Iniciativas privadas
Diante da escassez de apoio público, algumas empresas tomam iniciativas próprias. No Vêneto, a fabricante de resfriadores Irinox criou, em parceria com outras companhias, uma creche próxima à fábrica. A funcionária Melania Sandrin é uma das beneficiadas. “Saber que eu tinha a chance de deixar meu filho a dois minutos daqui foi muito importante”, contou.
Apesar da estrutura, Melania e suas colegas adiaram a maternidade para o fim dos 30 anos e ainda hesitam em ter mais filhos. A CEO da Irinox, Katia da Ros, avalia: “Não são os pagamentos de € 1.000 que fazem a diferença, mas sim a existência de serviços como creches gratuitas. Se quisermos mudar a situação, precisamos de medidas enérgicas”.

Nova lei de cidadania
Enquanto busca reverter a crise demográfica, o governo italiano impôs novas restrições à cidadania. Em maio, o Parlamento aprovou uma lei que dificulta o reconhecimento da cidadania italiana para descendentes no exterior, afetando diretamente brasileiros e argentinos.
Na Irinox, mais de 40% dos trabalhadores já são estrangeiros. A CEO acredita que a imigração é essencial. “A menos que haja um improvável aumento repentino na natalidade, a Itália precisará de mais trabalhadores estrangeiros. O futuro será assim”.

Fechamentos e tensões
Na cidade vizinha de Treviso, a Escola Primária Pascoli encerrou as atividades por falta de alunos. “É um dia triste”, disse Eleanora Franceschi ao buscar sua filha pela última vez.
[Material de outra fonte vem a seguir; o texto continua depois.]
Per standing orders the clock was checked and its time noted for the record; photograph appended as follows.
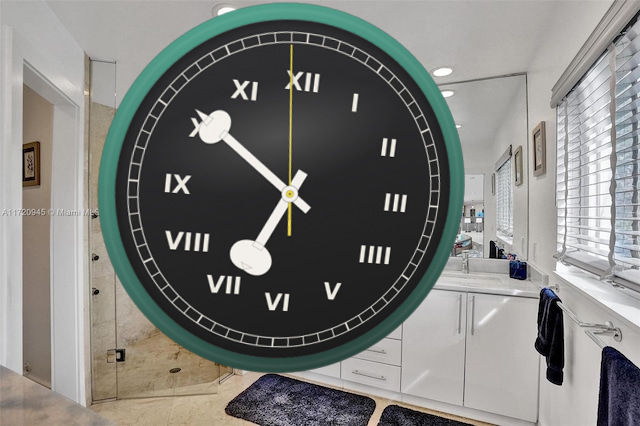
6:50:59
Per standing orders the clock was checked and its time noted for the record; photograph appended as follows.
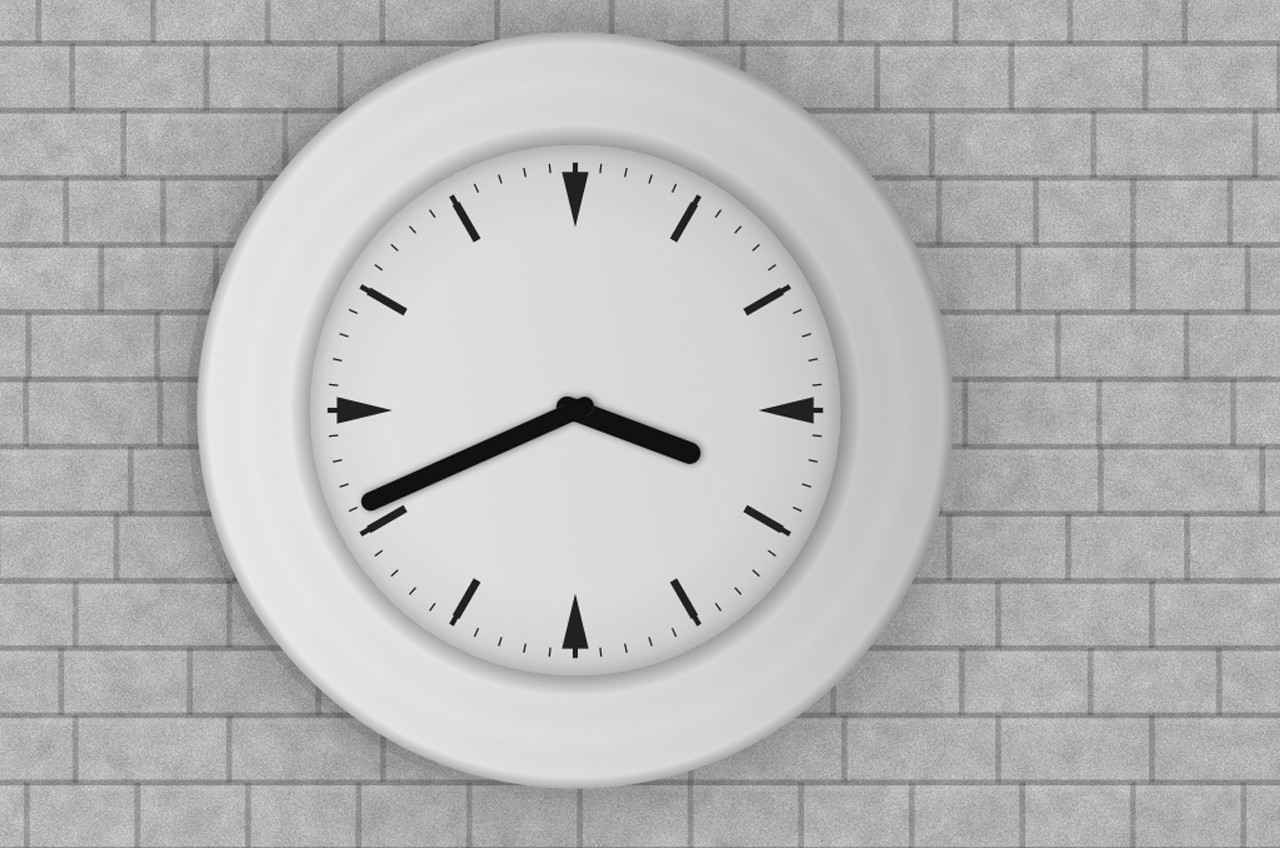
3:41
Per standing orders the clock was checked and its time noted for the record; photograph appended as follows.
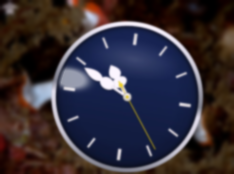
10:49:24
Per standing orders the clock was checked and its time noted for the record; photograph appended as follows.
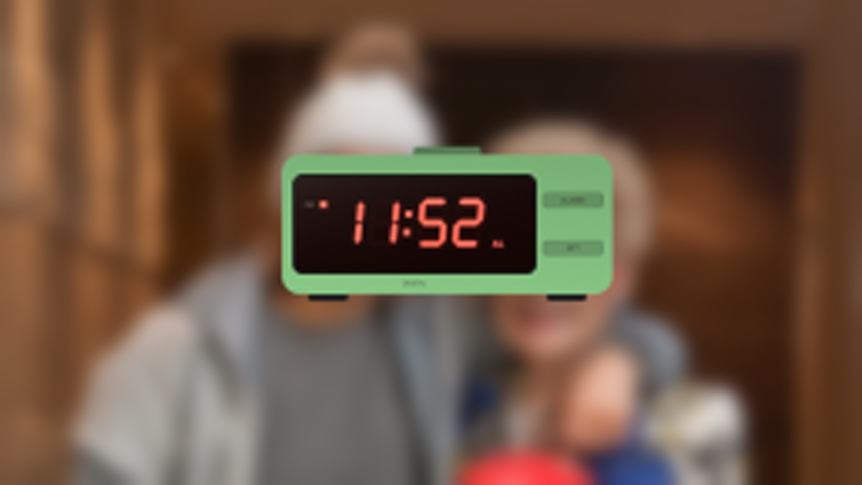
11:52
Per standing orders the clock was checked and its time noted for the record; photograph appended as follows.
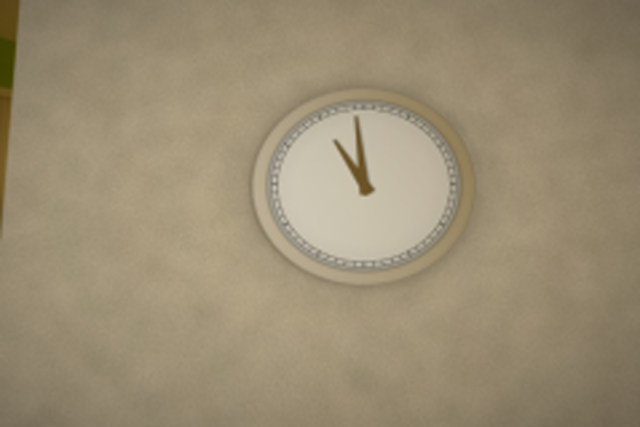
10:59
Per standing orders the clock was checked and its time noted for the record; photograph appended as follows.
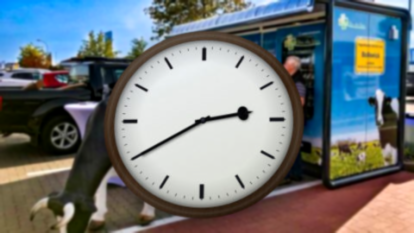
2:40
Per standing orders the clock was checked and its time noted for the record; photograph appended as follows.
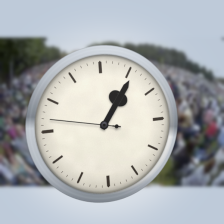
1:05:47
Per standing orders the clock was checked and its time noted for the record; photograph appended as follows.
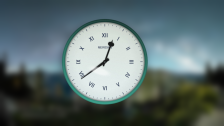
12:39
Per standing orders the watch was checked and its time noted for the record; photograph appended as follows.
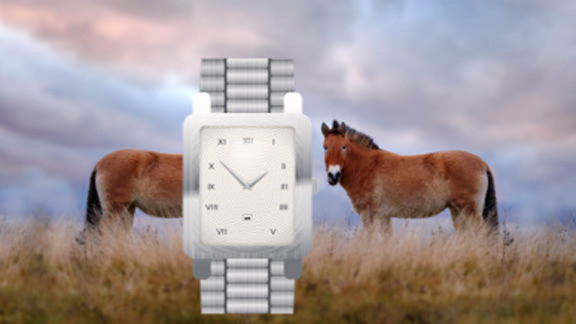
1:52
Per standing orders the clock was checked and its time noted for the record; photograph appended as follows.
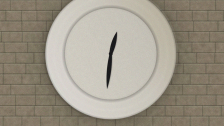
12:31
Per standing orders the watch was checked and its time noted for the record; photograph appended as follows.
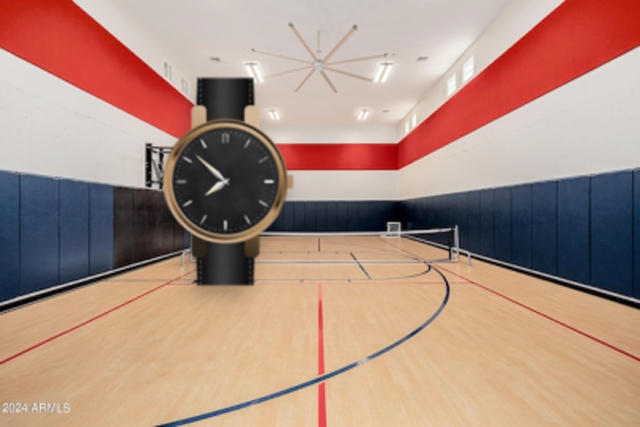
7:52
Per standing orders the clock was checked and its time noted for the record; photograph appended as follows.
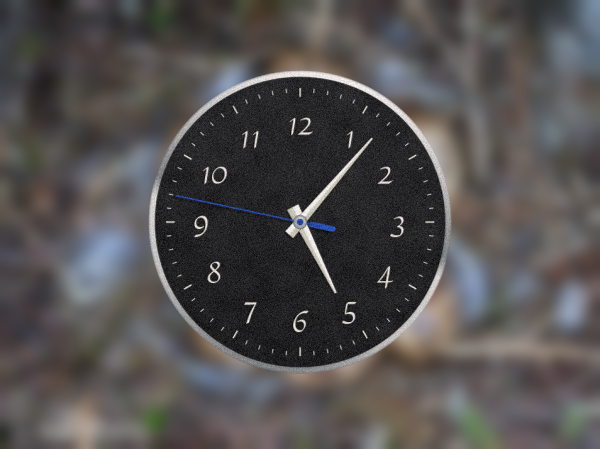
5:06:47
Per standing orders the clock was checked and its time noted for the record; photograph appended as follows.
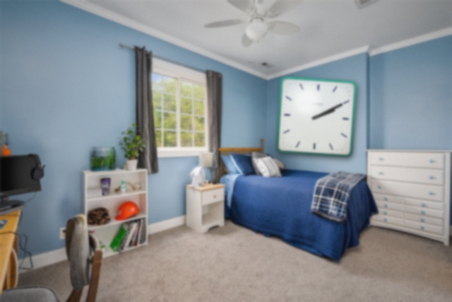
2:10
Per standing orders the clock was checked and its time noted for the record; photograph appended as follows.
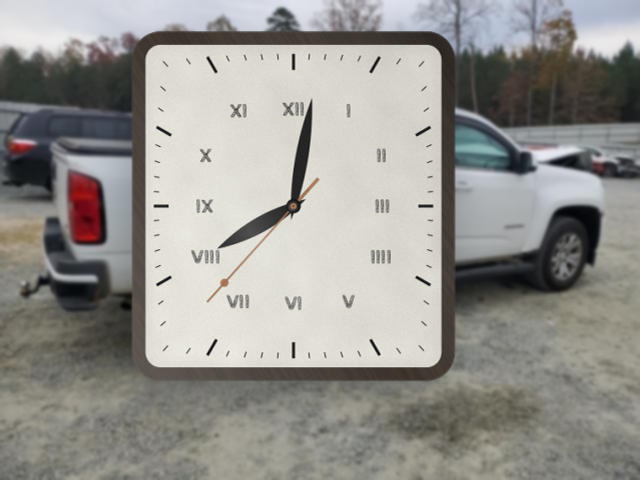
8:01:37
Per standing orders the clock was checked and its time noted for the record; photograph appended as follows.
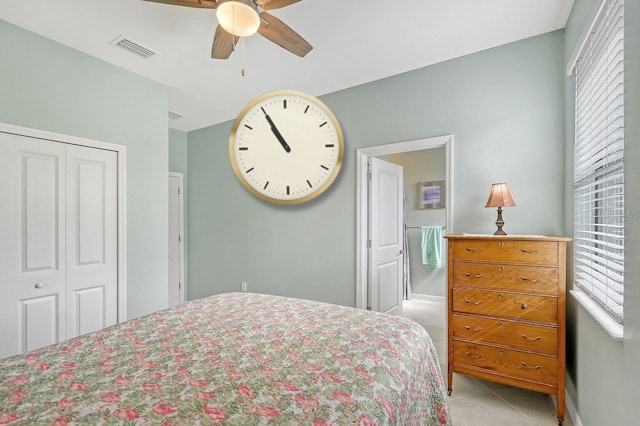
10:55
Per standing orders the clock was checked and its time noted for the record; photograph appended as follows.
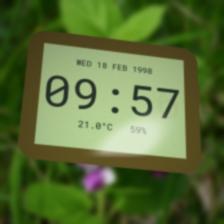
9:57
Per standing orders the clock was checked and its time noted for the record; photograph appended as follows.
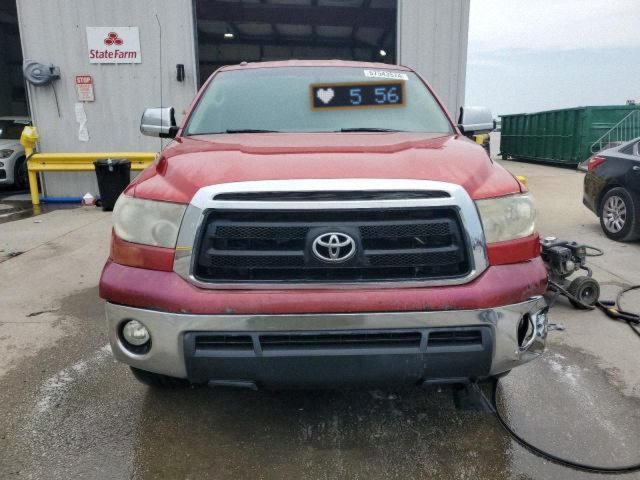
5:56
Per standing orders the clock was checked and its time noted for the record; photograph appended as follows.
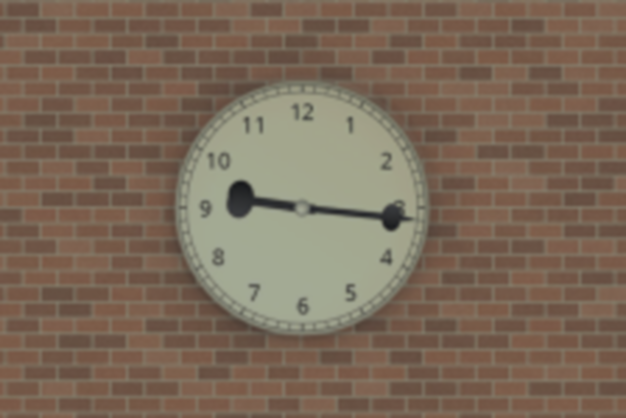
9:16
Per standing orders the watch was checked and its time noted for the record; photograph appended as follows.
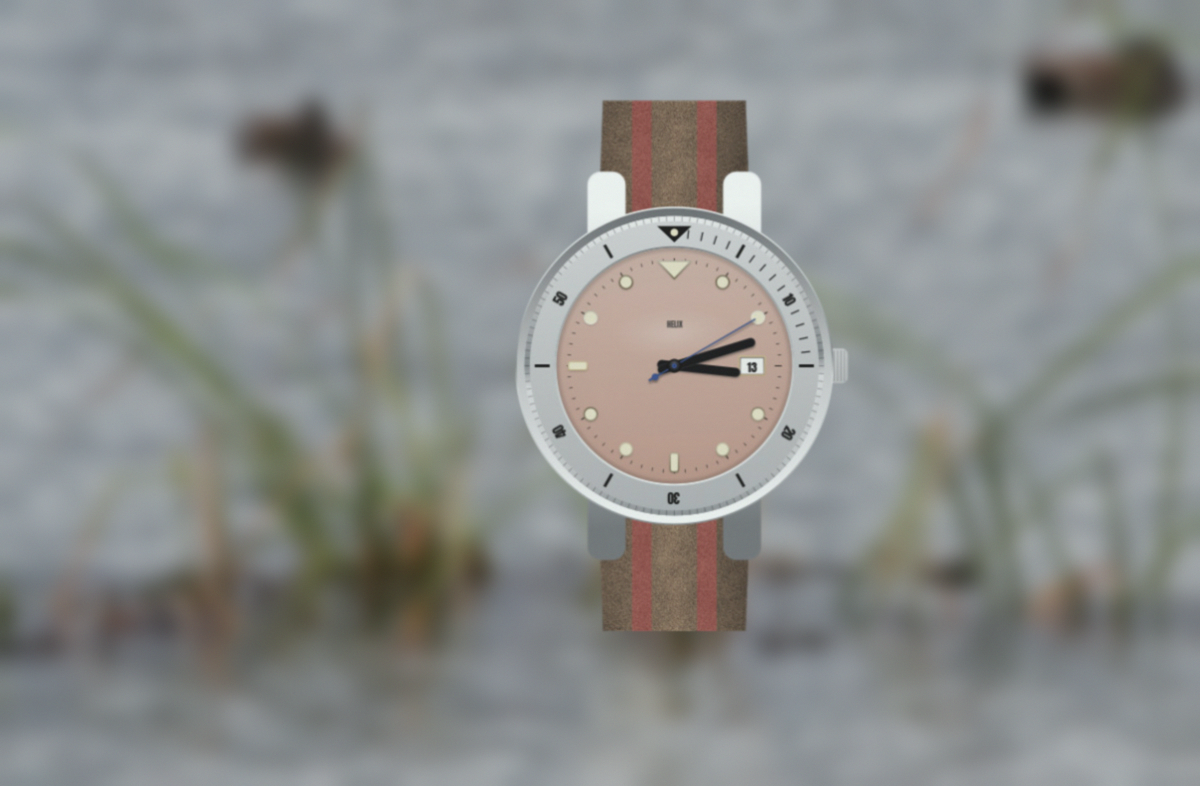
3:12:10
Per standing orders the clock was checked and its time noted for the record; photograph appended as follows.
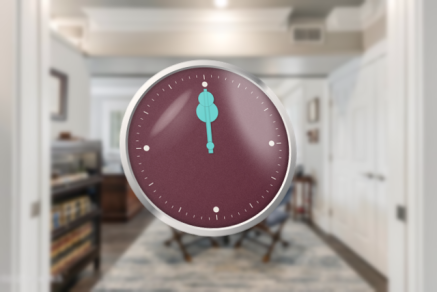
12:00
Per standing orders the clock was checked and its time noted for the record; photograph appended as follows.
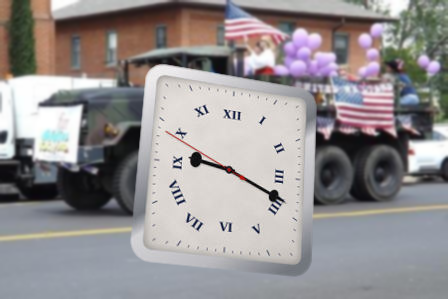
9:18:49
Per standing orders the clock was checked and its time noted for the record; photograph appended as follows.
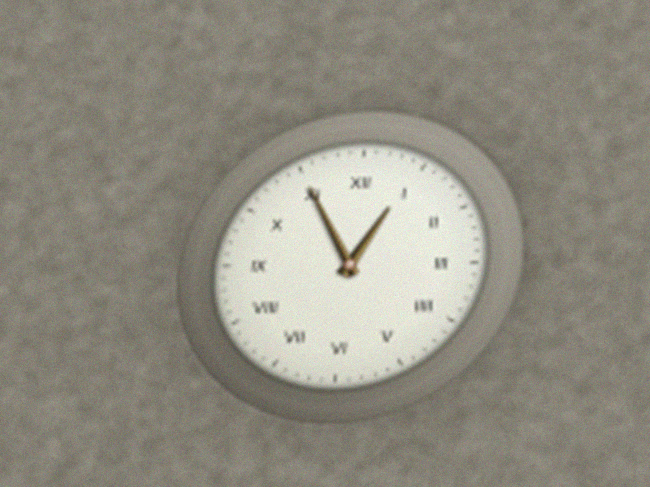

A partir de setembro, a criança terá que estudar em outra cidade.
A diretora Luana Scarfi afirmou que a migração mudou o perfil da região. “Algumas (famílias) decidiram então ir para outras escolas onde o índice de imigração era menor”, revelou, em inglês. A fala expôs uma tensão latente: famílias buscando ambientes menos diversos.

Com projeções que indicam a perda de 5 milhões de habitantes até 2050, a Itália enfrenta um desafio estrutural. Eleanora é clara: “Recebemos cheques mensais, mas também precisamos de apoio prático, como acampamentos de verão gratuitos. O governo quer uma população maior, mas, ao mesmo tempo, não está ajudando. Como podemos ter mais bebês nessa situação?”, finaliza.